### READING PASSAGE
John Ford, who was once accurately described as a "tough, two-fisted, hard-drinking Irish sonofabitch," has justifiably gone down as one of the greatest directors ever. On the surface, his films seem simple and uncomplicated, very much in the studio style of directors of the period from the 1930s though the mid-'60s. But on closer examination, Ford's authorship displays a nuanced approach, complexity, emotional depth, and penetrating characterization that many films made by his peers sorely lacked.
During his very long career as a film director, starting in the silent era in 1917 until "Seven Women" (his exquisite final film in 1965), he made more than his fair share of classics which still stand the test of time: "The Informer," "The Grapes of Wrath," "My Darling Clementine," "The Man Who Shot Liberty Valance," and "How Green Was My Valley."
Though he made films in every genre, from dramas to historical epics, romances and even comedies, Ford has been justifiably associated with the Western and is considered one of the most influential directors in that genre. He directed so many that Ford once said of himself, "My name is John Ford. I make Westerns."
However, despite the fact that Ford considered himself a political progressive (though he was close friends with actors he worked with that were right wing reactionaries, like John Wayne, James Stewart, and the even more right wing Ward Bond), he was often labeled a conservative.
Ford's films were not above dealing in negative racial stereotypes. He regularly portrayed Native Americans in most of his Western films as bloodthirsty savages. On top of that, in the early 1930s, Ford also made several films with long-lambasted black character actor Stepin Fetchit, like "Judge Priest" and "Steamboat Round the Bend," in which he, in all his films, played degrading and embarrassing roles as a slow-witted, lazy buffoon.
In fact, Ford started out his film career as an actor and stuntman in silent movies including, according to Ford himself, D.W. Griffith's notorious "The Birth of Nation." He can be seen as one of the Klansmen, who in the dramatic climax rescue the white people under threat by savage "renegade" Black Union soldiers.
However, by the mid-'50s, when Ford was nearing the twilight of his long career, the director seemed to have mellowed with age, discovering and exploring a more humanist side to himself. Perhaps it was the changing times, especially after the emergence of the modern Civil Rights Movement era. Maybe he saw his own mortality down the road, or simply changed his opinions to become more open-minded and accepting.
The result was a few films in which he seemed to be, in a way, apologizing for the wrongs he committed in terms of his distorted portrayals of people of color in his previous films. But Ford was also challenging the misty eyed, romanticized images of the west that he portrayed in many of his films about strong willed, determined, loner men battling a hostile environment.
There was the myth-breaking 1962 Western "The Man Who Shot Liberty Valance," in which Ford reexamines that whole mythos of the west he helped create. In 1964, there was his penultimate work, a nearly three-hour-long 70MM Super Panavision roadshow western epic for Warner Bros. "Cheyenne Autumn" told the true story of the Trail of Tears, and focused on the Cheyenne tribe who travelled by foot across 1,500 miles back to their ancestral hunting grounds. They defied US Army troops ordered to send them back by force if necessary.

### WHAT YOU SHOULD DO
Reproduce the passage on John Ford between "Ford's films were" and "slow-witted, lazy buffoon.", inclusive.

Stored entries:
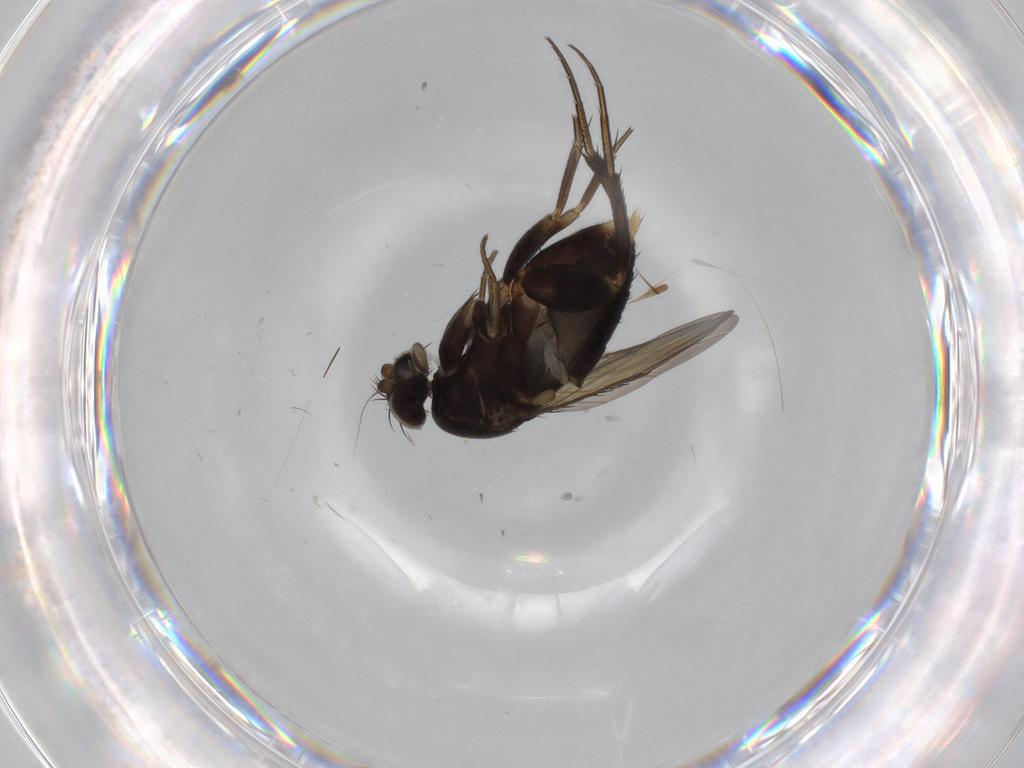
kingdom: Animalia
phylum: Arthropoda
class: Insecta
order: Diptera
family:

* * *

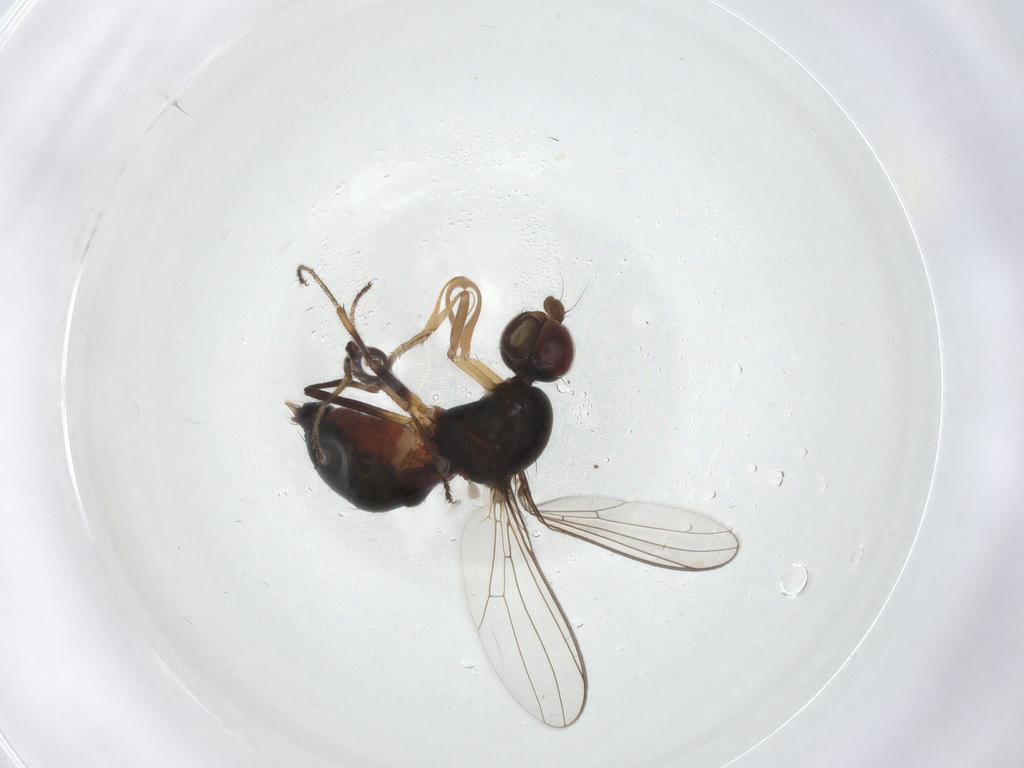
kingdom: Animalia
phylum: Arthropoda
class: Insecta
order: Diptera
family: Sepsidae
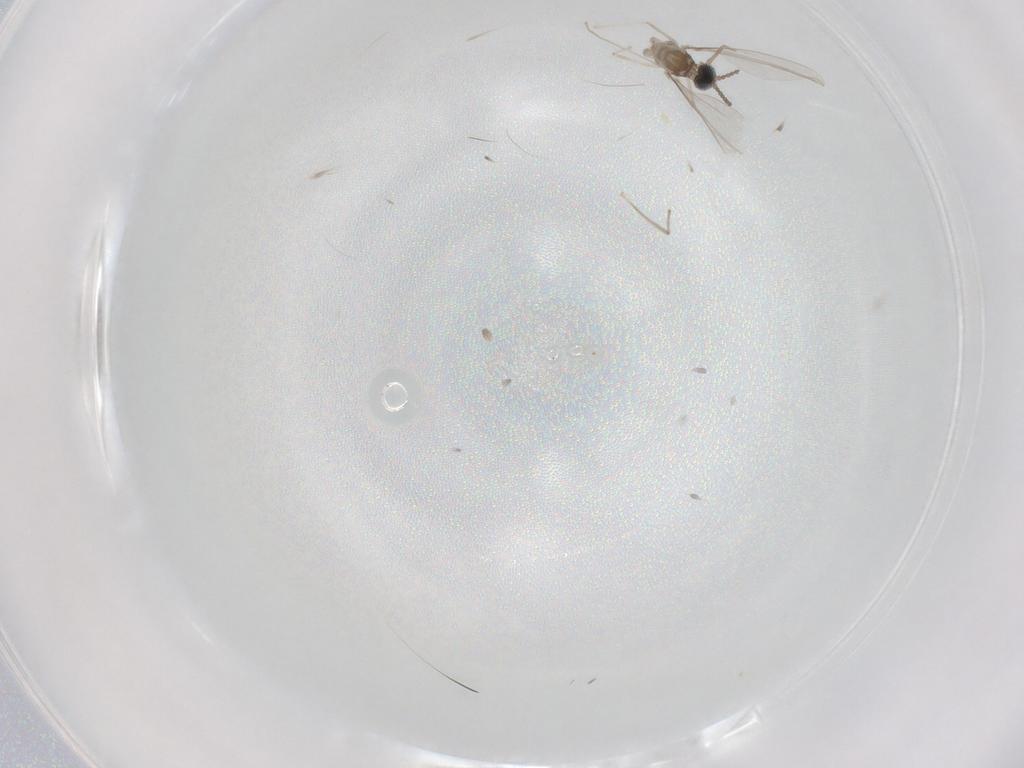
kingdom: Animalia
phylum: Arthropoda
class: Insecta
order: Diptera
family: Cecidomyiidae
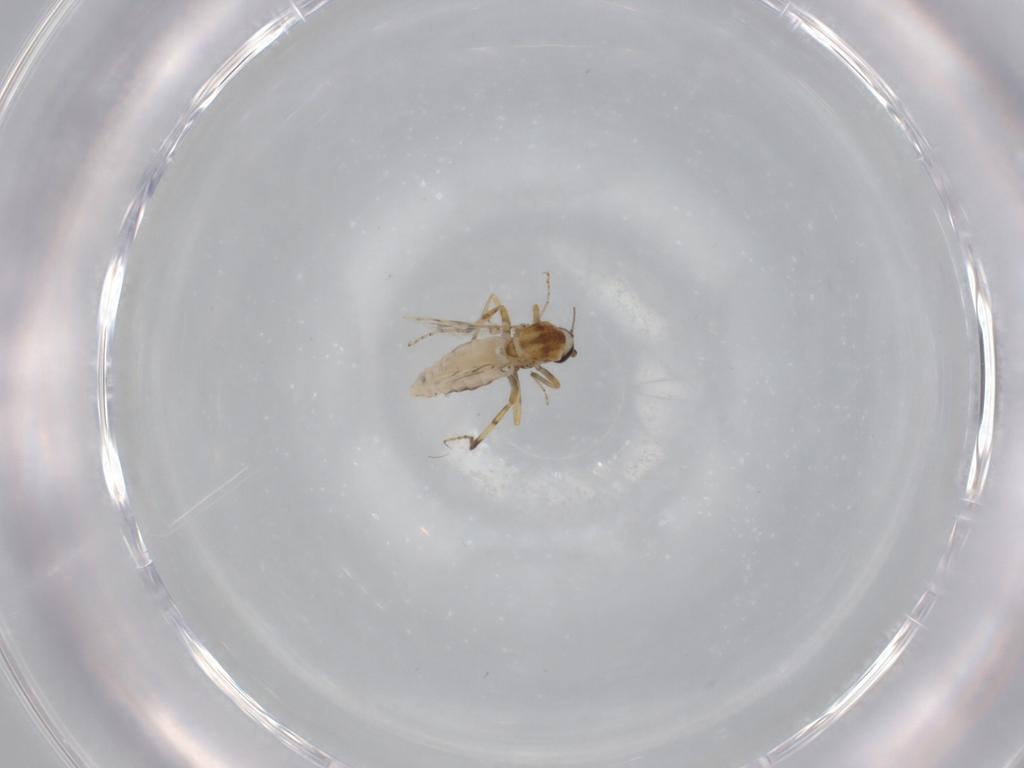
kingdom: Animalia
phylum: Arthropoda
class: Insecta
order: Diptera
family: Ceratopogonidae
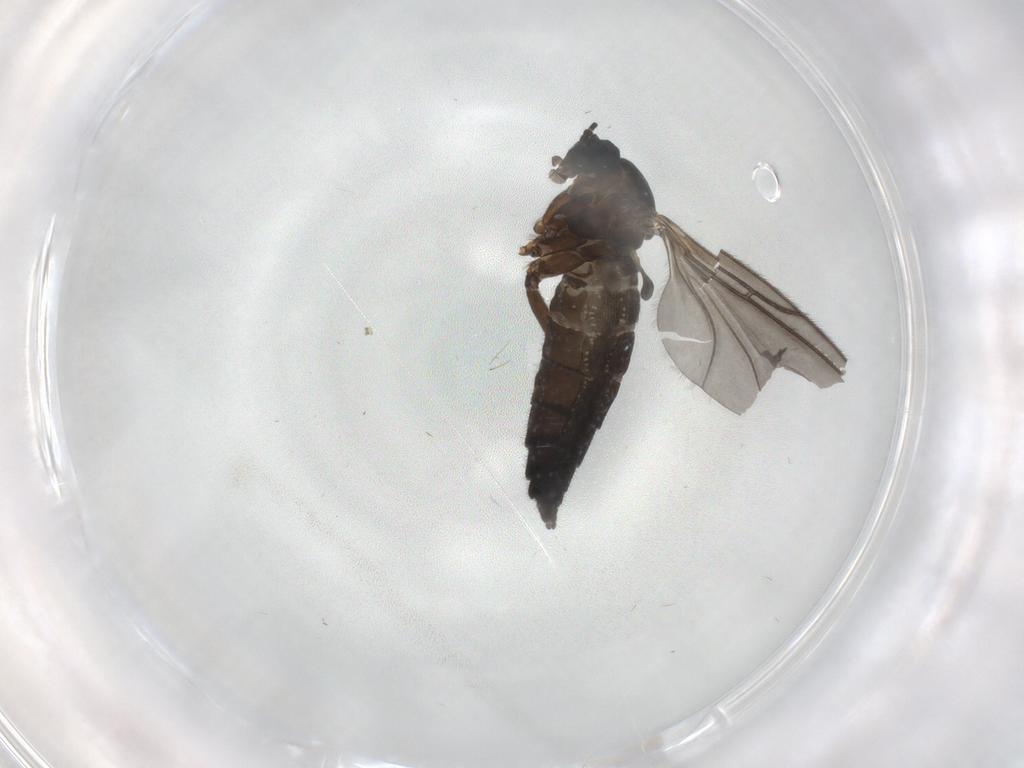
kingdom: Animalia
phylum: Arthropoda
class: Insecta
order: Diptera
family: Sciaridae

---

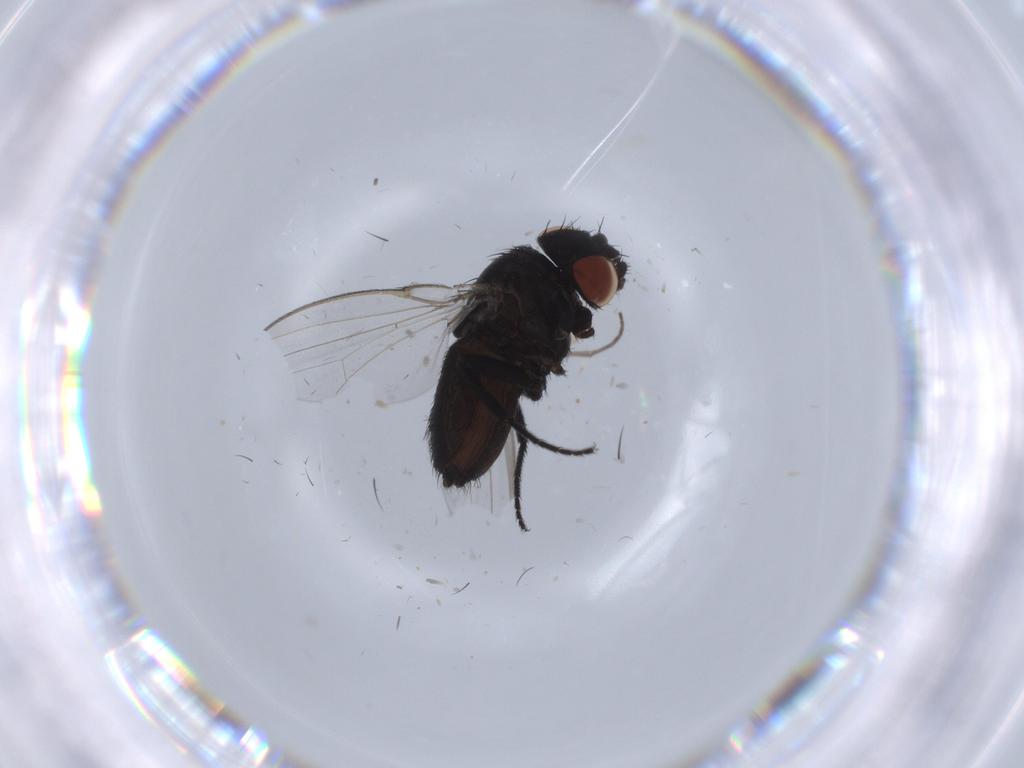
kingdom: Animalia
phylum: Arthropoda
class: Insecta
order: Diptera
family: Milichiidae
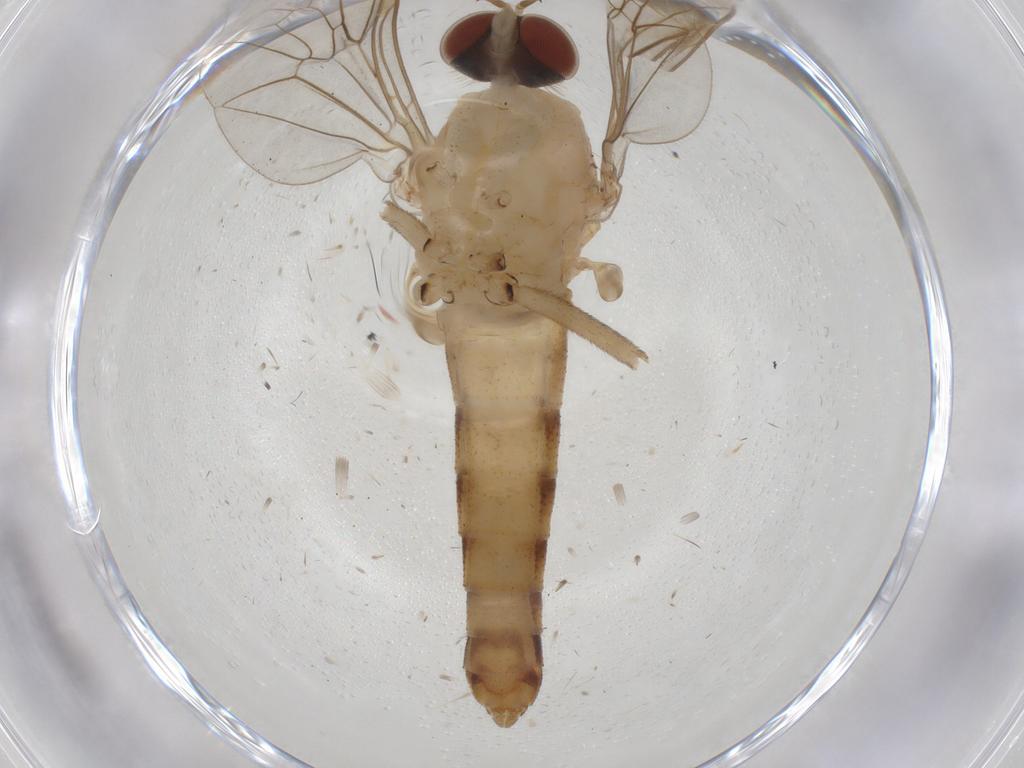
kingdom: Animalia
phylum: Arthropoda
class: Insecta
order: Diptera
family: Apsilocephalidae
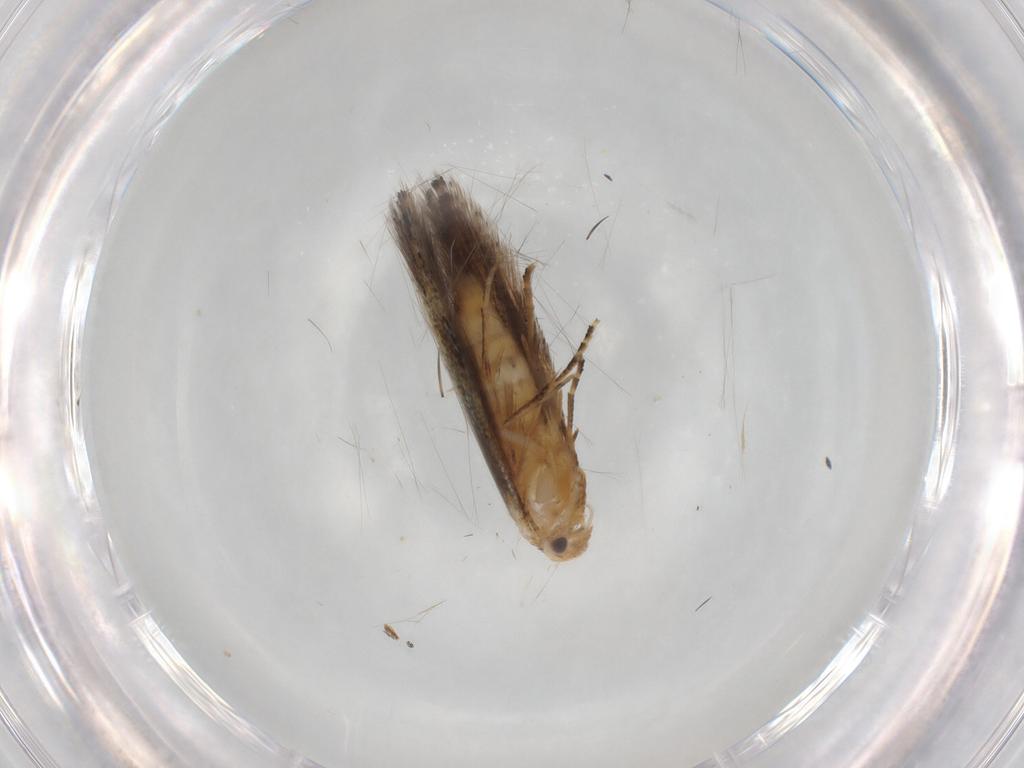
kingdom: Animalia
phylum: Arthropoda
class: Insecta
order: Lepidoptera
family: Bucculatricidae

### RESULT OF THE EXERCISE
Ford's films were not above dealing in negative racial stereotypes. He regularly portrayed Native Americans in most of his Western films as bloodthirsty savages. On top of that, in the early 1930s, Ford also made several films with long-lambasted black character actor Stepin Fetchit, like "Judge Priest" and "Steamboat Round the Bend," in which he, in all his films, played degrading and embarrassing roles as a slow-witted, lazy buffoon.